→ Exercise brief
Copy out the listing below with every "августа" switched to "сентября" and nothing else changed. Leave out the pictures.

→ Data provided
....

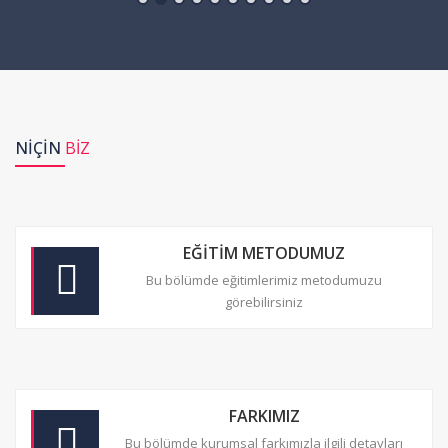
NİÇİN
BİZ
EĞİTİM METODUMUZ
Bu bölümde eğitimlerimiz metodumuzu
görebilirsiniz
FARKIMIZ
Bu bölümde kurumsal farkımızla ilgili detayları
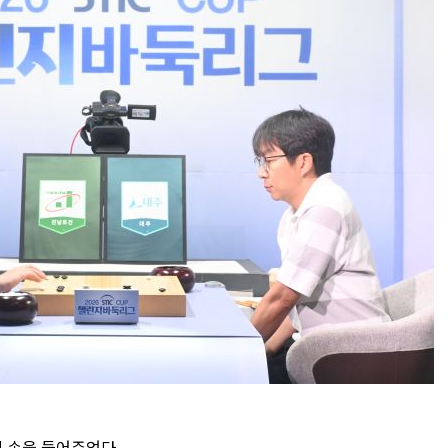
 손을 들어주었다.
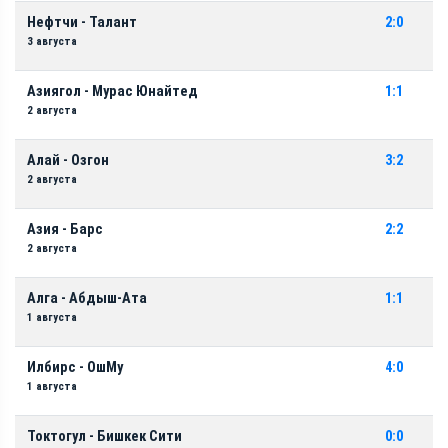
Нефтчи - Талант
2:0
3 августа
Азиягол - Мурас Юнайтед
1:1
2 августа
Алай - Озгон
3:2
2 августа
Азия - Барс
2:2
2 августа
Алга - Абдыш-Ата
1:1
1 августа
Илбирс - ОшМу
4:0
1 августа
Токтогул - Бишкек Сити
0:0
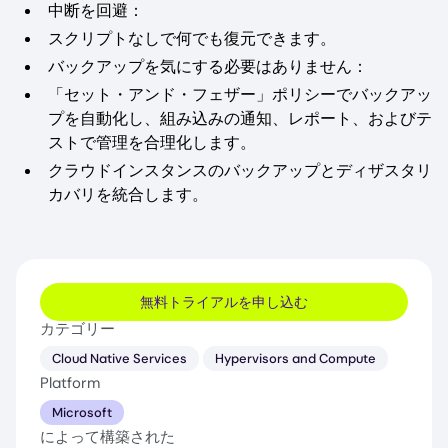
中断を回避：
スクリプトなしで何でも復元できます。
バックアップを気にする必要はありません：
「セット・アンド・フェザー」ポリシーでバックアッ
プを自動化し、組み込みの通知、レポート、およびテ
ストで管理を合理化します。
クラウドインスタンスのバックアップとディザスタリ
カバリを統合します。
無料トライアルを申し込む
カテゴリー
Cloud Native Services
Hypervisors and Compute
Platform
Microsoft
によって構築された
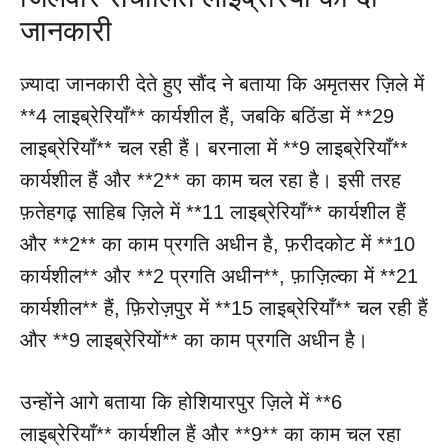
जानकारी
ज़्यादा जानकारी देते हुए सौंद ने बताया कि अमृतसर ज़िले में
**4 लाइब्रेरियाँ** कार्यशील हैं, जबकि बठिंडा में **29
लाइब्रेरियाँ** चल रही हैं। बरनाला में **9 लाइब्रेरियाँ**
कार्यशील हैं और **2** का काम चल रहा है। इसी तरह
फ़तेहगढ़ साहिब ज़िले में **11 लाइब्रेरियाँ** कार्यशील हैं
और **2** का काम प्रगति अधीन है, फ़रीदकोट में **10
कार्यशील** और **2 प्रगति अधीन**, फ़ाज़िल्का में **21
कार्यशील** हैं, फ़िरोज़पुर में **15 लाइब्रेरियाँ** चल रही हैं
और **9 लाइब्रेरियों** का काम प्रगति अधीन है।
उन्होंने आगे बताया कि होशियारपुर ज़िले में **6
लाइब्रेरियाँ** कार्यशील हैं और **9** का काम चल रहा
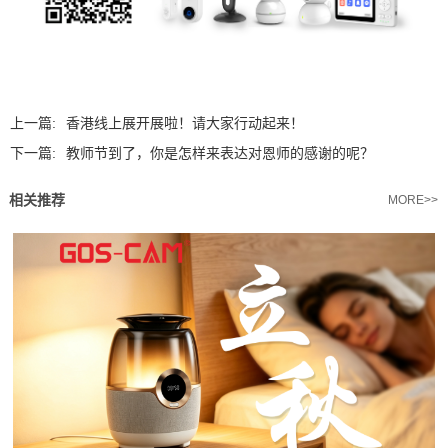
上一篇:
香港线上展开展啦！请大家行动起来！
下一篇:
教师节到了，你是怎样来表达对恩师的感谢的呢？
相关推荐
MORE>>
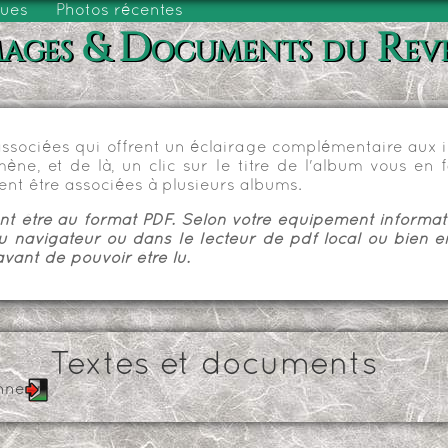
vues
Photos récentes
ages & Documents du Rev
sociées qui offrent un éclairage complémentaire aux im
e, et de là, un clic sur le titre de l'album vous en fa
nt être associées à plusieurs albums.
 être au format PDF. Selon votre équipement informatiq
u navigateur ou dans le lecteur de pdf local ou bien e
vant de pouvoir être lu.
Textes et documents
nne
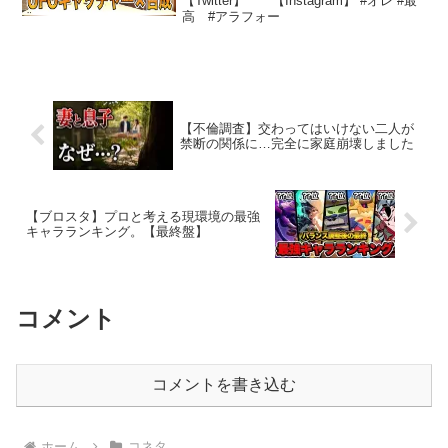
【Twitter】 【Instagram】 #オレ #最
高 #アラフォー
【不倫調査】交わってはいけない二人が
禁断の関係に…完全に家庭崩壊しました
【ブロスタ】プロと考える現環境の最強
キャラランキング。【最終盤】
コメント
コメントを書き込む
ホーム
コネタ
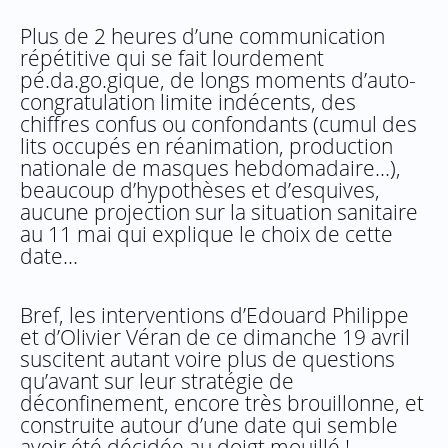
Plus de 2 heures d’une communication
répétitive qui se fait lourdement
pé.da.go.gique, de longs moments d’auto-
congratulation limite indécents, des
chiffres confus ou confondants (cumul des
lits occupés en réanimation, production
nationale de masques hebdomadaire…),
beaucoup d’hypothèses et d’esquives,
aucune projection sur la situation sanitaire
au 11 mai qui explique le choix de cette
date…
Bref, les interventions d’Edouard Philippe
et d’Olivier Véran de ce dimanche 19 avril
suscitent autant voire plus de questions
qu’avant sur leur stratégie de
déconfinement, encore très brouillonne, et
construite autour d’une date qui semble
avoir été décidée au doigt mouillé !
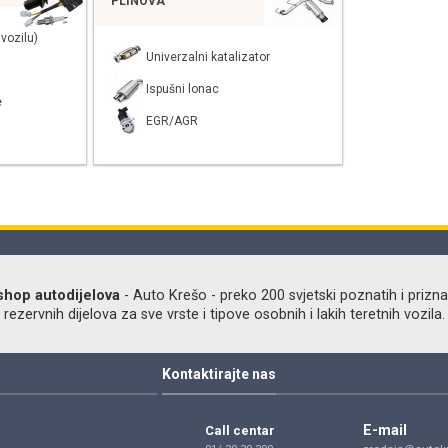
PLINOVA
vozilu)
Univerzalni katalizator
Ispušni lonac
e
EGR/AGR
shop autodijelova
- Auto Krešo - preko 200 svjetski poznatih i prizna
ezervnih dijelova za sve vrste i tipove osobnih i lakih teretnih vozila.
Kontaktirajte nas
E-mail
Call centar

....

→ Answer for this exercise
NİÇİN
BİZ
EĞİTİM METODUMUZ
Bu bölümde eğitimlerimiz metodumuzu
görebilirsiniz
FARKIMIZ
Bu bölümde kurumsal farkımızla ilgili detayları
 손을 들어주었다.
Нефтчи - Талант
2:0
3 сентября
Азиягол - Мурас Юнайтед
1:1
2 сентября
Алай - Озгон
3:2
2 сентября
Азия - Барс
2:2
2 сентября
Алга - Абдыш-Ата
1:1
1 сентября
Илбирс - ОшМу
4:0
1 сентября
Токтогул - Бишкек Сити
0:0
中断を回避：
スクリプトなしで何でも復元できます。
バックアップを気にする必要はありません：
「セット・アンド・フェザー」ポリシーでバックアッ
プを自動化し、組み込みの通知、レポート、およびテ
ストで管理を合理化します。
クラウドインスタンスのバックアップとディザスタリ
カバリを統合します。
無料トライアルを申し込む
カテゴリー
Cloud Native Services
Hypervisors and Compute
Platform
Microsoft
によって構築された
जानकारी
ज़्यादा जानकारी देते हुए सौंद ने बताया कि अमृतसर ज़िले में
**4 लाइब्रेरियाँ** कार्यशील हैं, जबकि बठिंडा में **29
लाइब्रेरियाँ** चल रही हैं। बरनाला में **9 लाइब्रेरियाँ**
कार्यशील हैं और **2** का काम चल रहा है। इसी तरह
फ़तेहगढ़ साहिब ज़िले में **11 लाइब्रेरियाँ** कार्यशील हैं
और **2** का काम प्रगति अधीन है, फ़रीदकोट में **10
कार्यशील** और **2 प्रगति अधीन**, फ़ाज़िल्का में **21
कार्यशील** हैं, फ़िरोज़पुर में **15 लाइब्रेरियाँ** चल रही हैं
और **9 लाइब्रेरियों** का काम प्रगति अधीन है।
उन्होंने आगे बताया कि होशियारपुर ज़िले में **6
लाइब्रेरियाँ** कार्यशील हैं और **9** का काम चल रहा
上一篇:
香港线上展开展啦！请大家行动起来！
下一篇:
教师节到了，你是怎样来表达对恩师的感谢的呢？
相关推荐
MORE>>
vues
Photos récentes
ages & Documents du Rev
sociées qui offrent un éclairage complémentaire aux im
e, et de là, un clic sur le titre de l'album vous en fa
nt être associées à plusieurs albums.
 être au format PDF. Selon votre équipement informatiq
u navigateur ou dans le lecteur de pdf local ou bien e
vant de pouvoir être lu.
Textes et documents
nne
【Twitter】 【Instagram】 #オレ #最
高 #アラフォー
【不倫調査】交わってはいけない二人が
禁断の関係に…完全に家庭崩壊しました
【ブロスタ】プロと考える現環境の最強
キャラランキング。【最終盤】
コメント
コメントを書き込む
ホーム
コネタ
Plus de 2 heures d’une communication
répétitive qui se fait lourdement
pé.da.go.gique, de longs moments d’auto-
congratulation limite indécents, des
chiffres confus ou confondants (cumul des
lits occupés en réanimation, production
nationale de masques hebdomadaire…),
beaucoup d’hypothèses et d’esquives,
aucune projection sur la situation sanitaire
au 11 mai qui explique le choix de cette
date…
Bref, les interventions d’Edouard Philippe
et d’Olivier Véran de ce dimanche 19 avril
suscitent autant voire plus de questions
qu’avant sur leur stratégie de
déconfinement, encore très brouillonne, et
construite autour d’une date qui semble
avoir été décidée au doigt mouillé !
PLINOVA
vozilu)
Univerzalni katalizator
Ispušni lonac
e
EGR/AGR
shop autodijelova
- Auto Krešo - preko 200 svjetski poznatih i prizna
ezervnih dijelova za sve vrste i tipove osobnih i lakih teretnih vozila.
Kontaktirajte nas
E-mail
Call centar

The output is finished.